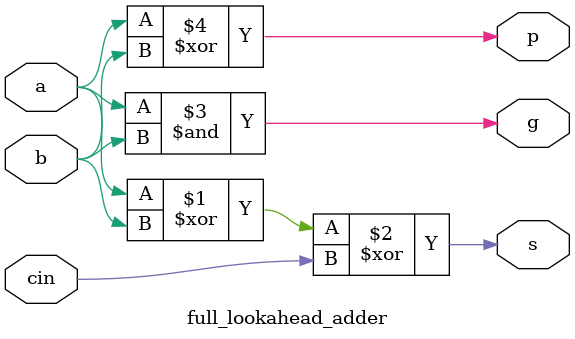
<source format=sv>
module carry_lookahead_adder
(
    input   logic[15:0]     A,
    input   logic[15:0]     B,
    output  logic[15:0]     Sum,
    output  logic           CO
);

    /* TODO
     *
     * Insert code here to implement a CLA adder.
     * Your code should be completly combinational (don't use always_ff or always_latch).
     * Feel free to create sub-modules or other files. */
	  
	  logic inter1, inter2, inter3;
	  
	  four_lookahead_adder four0 (.x(A[3 : 0]), .y(B[3 : 0]), .CIN(     0), .S(Sum[3 : 0]), .COUT(inter1));
     four_lookahead_adder four1 (.x(A[7 : 4]), .y(B[7 : 4]), .CIN(inter1), .S(Sum[7 : 4]), .COUT(inter2));
	  four_lookahead_adder four2 (.x(A[11: 8]), .y(B[11: 8]), .CIN(inter2), .S(Sum[11: 8]), .COUT(inter3));
	  four_lookahead_adder four3 (.x(A[15:12]), .y(B[15:12]), .CIN(inter3), .S(Sum[15:12]), .COUT(    CO));
endmodule


module four_lookahead_adder(
	input logic [3:0] x,
	input logic [3:0] y,
	input logic CIN,
	output logic [3:0] S,
	output logic COUT
);
	logic g0, g1, g2, g3;
	logic p0, p1, p2, p3;
	logic c1, c2, c3;

	full_lookahead_adder FLA0 (.a(x[0]), .b(y[0]), .cin(CIN), .s(S[0]), .g(g0), .p(p0));
	assign c1 = g0 | (CIN & p0);
	full_lookahead_adder FLA1 (.a(x[1]), .b(y[1]), .cin(c1), .s(S[1]), .g(g1), .p(p1));
	assign c2 = g1 | (c1 & p1);
	full_lookahead_adder FLA2 (.a(x[2]), .b(y[2]), .cin(c2), .s(S[2]), .g(g2), .p(p2));
	assign c3 = g2 | (c2 & p2);
	full_lookahead_adder FLA3 (.a(x[3]), .b(y[3]), .cin(c3), .s(S[3]), .g(g3), .p(p3));
	assign COUT = g3 | (c3 & p3);

endmodule

module full_lookahead_adder
(
	input logic a,
	input logic b,
	input logic cin, 
	output logic s,
	output logic g,
	output logic p
);

assign s = a^b^cin;
assign g = a&b;
assign p = a^b;


endmodule

</source>
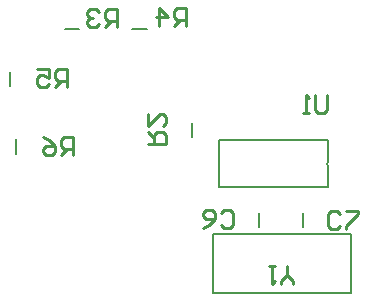
<source format=gbo>
G04 Layer_Color=32896*
%FSLAX25Y25*%
%MOIN*%
G70*
G01*
G75*
%ADD26C,0.01000*%
%ADD29C,0.00787*%
D26*
X93101Y-98098D02*
X94101Y-99098D01*
X96100D01*
X97100Y-98098D01*
Y-94100D01*
X96100Y-93100D01*
X94101D01*
X93101Y-94100D01*
X87103Y-99098D02*
X89103Y-98098D01*
X91102Y-96099D01*
Y-94100D01*
X90102Y-93100D01*
X88103D01*
X87103Y-94100D01*
Y-95099D01*
X88103Y-96099D01*
X91102D01*
X132999Y-94502D02*
X131999Y-93502D01*
X130000D01*
X129000Y-94502D01*
Y-98500D01*
X130000Y-99500D01*
X131999D01*
X132999Y-98500D01*
X134998Y-93502D02*
X138997D01*
Y-94502D01*
X134998Y-98500D01*
Y-99500D01*
X58400Y-32200D02*
Y-26202D01*
X55401D01*
X54401Y-27202D01*
Y-29201D01*
X55401Y-30201D01*
X58400D01*
X56401D02*
X54401Y-32200D01*
X52402Y-27202D02*
X51402Y-26202D01*
X49403D01*
X48403Y-27202D01*
Y-28201D01*
X49403Y-29201D01*
X50403D01*
X49403D01*
X48403Y-30201D01*
Y-31200D01*
X49403Y-32200D01*
X51402D01*
X52402Y-31200D01*
X68898Y-71260D02*
X74896D01*
Y-68261D01*
X73896Y-67261D01*
X71897D01*
X70897Y-68261D01*
Y-71260D01*
Y-69261D02*
X68898Y-67261D01*
Y-61263D02*
Y-65262D01*
X72896Y-61263D01*
X73896D01*
X74896Y-62263D01*
Y-64262D01*
X73896Y-65262D01*
X81600Y-32000D02*
Y-26002D01*
X78601D01*
X77601Y-27002D01*
Y-29001D01*
X78601Y-30001D01*
X81600D01*
X79601D02*
X77601Y-32000D01*
X72603D02*
Y-26002D01*
X75602Y-29001D01*
X71603D01*
X41732Y-52362D02*
Y-46364D01*
X38733D01*
X37734Y-47364D01*
Y-49363D01*
X38733Y-50363D01*
X41732D01*
X39733D02*
X37734Y-52362D01*
X31736Y-46364D02*
X35734D01*
Y-49363D01*
X33735Y-48364D01*
X32735D01*
X31736Y-49363D01*
Y-51363D01*
X32735Y-52362D01*
X34734D01*
X35734Y-51363D01*
X43701Y-74803D02*
Y-68805D01*
X40702D01*
X39702Y-69805D01*
Y-71804D01*
X40702Y-72804D01*
X43701D01*
X41701D02*
X39702Y-74803D01*
X33704Y-68805D02*
X35703Y-69805D01*
X37703Y-71804D01*
Y-73804D01*
X36703Y-74803D01*
X34704D01*
X33704Y-73804D01*
Y-72804D01*
X34704Y-71804D01*
X37703D01*
X117100Y-117998D02*
Y-116998D01*
X115101Y-114999D01*
X113101Y-116998D01*
Y-117998D01*
X115101Y-114999D02*
Y-112000D01*
X111102D02*
X109103D01*
X110102D01*
Y-117998D01*
X111102Y-116998D01*
X128400Y-55002D02*
Y-60000D01*
X127400Y-61000D01*
X125401D01*
X124401Y-60000D01*
Y-55002D01*
X122402Y-61000D02*
X120403D01*
X121402D01*
Y-55002D01*
X122402Y-56002D01*
D29*
X128988Y-77140D02*
G03*
X128988Y-78419I0J-640D01*
G01*
X83465Y-68898D02*
Y-64173D01*
X24803Y-74409D02*
Y-69685D01*
X22835Y-51968D02*
Y-47244D01*
X41138Y-33000D02*
X45862D01*
X63638D02*
X68362D01*
X136411Y-120781D02*
Y-101096D01*
X90348Y-120781D02*
Y-101096D01*
X136411D01*
X90348Y-120781D02*
X136411D01*
X120480Y-98801D02*
Y-94076D01*
X105980Y-98801D02*
Y-94076D01*
X92571Y-85425D02*
Y-70000D01*
X92700Y-85425D02*
X128988D01*
Y-78419D01*
Y-77140D02*
Y-70000D01*
X92600D02*
X128988D01*
M02*

</source>
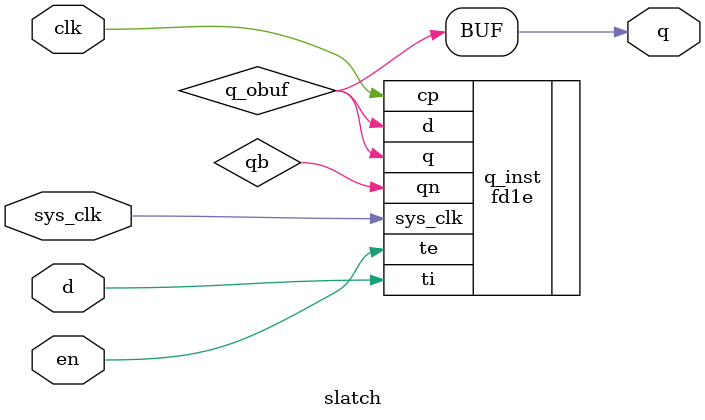
<source format=v>
/* verilator lint_off LITENDIAN */
`include "defs.v"

module slatch
(
	output q,
	input d,
	input clk,
	input en,
	input sys_clk // Generated
);
wire qb;

// Output buffers
wire q_obuf;


// Output buffers
assign q = q_obuf;


// LEGO.NET (25) - q : fd1e
fd1e q_inst
(
	.q /* OUT */ (q_obuf),
	.qn /* OUT */ (qb),
	.d /* IN */ (q_obuf),
	.cp /* IN */ (clk),
	.ti /* IN */ (d),
	.te /* IN */ (en),
	.sys_clk(sys_clk) // Generated
);

// LEGO.NET (26) - dummy : dummy
endmodule
/* verilator lint_on LITENDIAN */

</source>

==================================================

### EXERCISE
Working through the records above, copy each line in which "code" is found.

### TASK SOLUTION
     * Insert code here to implement a CLA adder.
     * Your code should be completly combinational (don't use always_ff or always_latch).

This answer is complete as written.